* **INSTRUCTIONS TO FOLLOW**
Using the data below, return the stretch from the line that contains "zachte broek. En een net overhemd? Een" through the line that contains "ایک ڈیمو اکاؤنٹ حقیقی مارکیٹ کے طرز عمل", both included, exactly as it stands and nothing beyond it.

[Items from a dataset]
^^^^^^^^^^^^^^^^

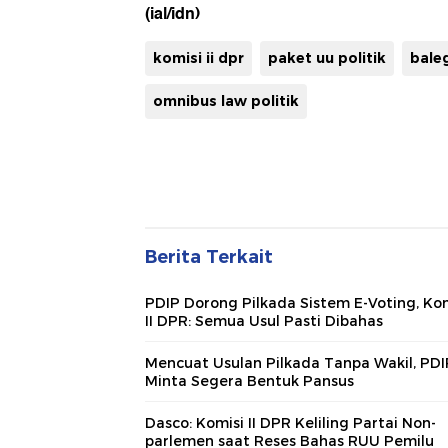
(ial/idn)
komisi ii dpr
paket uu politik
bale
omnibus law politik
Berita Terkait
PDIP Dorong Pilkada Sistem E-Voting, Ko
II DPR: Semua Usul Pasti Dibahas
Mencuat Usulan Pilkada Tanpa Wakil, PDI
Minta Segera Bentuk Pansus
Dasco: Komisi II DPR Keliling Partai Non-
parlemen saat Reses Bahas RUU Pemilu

^^^^^^^^^^^^^^^^

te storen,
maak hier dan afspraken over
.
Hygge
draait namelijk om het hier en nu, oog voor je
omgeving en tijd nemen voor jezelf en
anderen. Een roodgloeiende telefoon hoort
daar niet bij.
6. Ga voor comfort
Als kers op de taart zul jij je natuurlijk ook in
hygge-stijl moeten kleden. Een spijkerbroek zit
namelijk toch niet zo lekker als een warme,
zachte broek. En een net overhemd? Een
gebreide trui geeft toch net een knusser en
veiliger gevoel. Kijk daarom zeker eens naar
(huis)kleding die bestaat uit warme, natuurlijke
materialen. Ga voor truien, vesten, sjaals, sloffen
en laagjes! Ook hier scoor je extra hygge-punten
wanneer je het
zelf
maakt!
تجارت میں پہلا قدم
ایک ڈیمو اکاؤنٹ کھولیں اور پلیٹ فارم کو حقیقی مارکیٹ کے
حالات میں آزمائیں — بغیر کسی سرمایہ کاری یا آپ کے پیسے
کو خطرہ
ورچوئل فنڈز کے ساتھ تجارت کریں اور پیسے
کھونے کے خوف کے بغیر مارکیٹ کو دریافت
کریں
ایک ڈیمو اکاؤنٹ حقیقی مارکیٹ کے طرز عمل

^^^^^^^^^^^^^^^^

* **EXERCISE ANSWER**
zachte broek. En een net overhemd? Een
gebreide trui geeft toch net een knusser en
veiliger gevoel. Kijk daarom zeker eens naar
(huis)kleding die bestaat uit warme, natuurlijke
materialen. Ga voor truien, vesten, sjaals, sloffen
en laagjes! Ook hier scoor je extra hygge-punten
wanneer je het
zelf
maakt!
تجارت میں پہلا قدم
ایک ڈیمو اکاؤنٹ کھولیں اور پلیٹ فارم کو حقیقی مارکیٹ کے
حالات میں آزمائیں — بغیر کسی سرمایہ کاری یا آپ کے پیسے
کو خطرہ
ورچوئل فنڈز کے ساتھ تجارت کریں اور پیسے
کھونے کے خوف کے بغیر مارکیٹ کو دریافت
کریں
ایک ڈیمو اکاؤنٹ حقیقی مارکیٹ کے طرز عمل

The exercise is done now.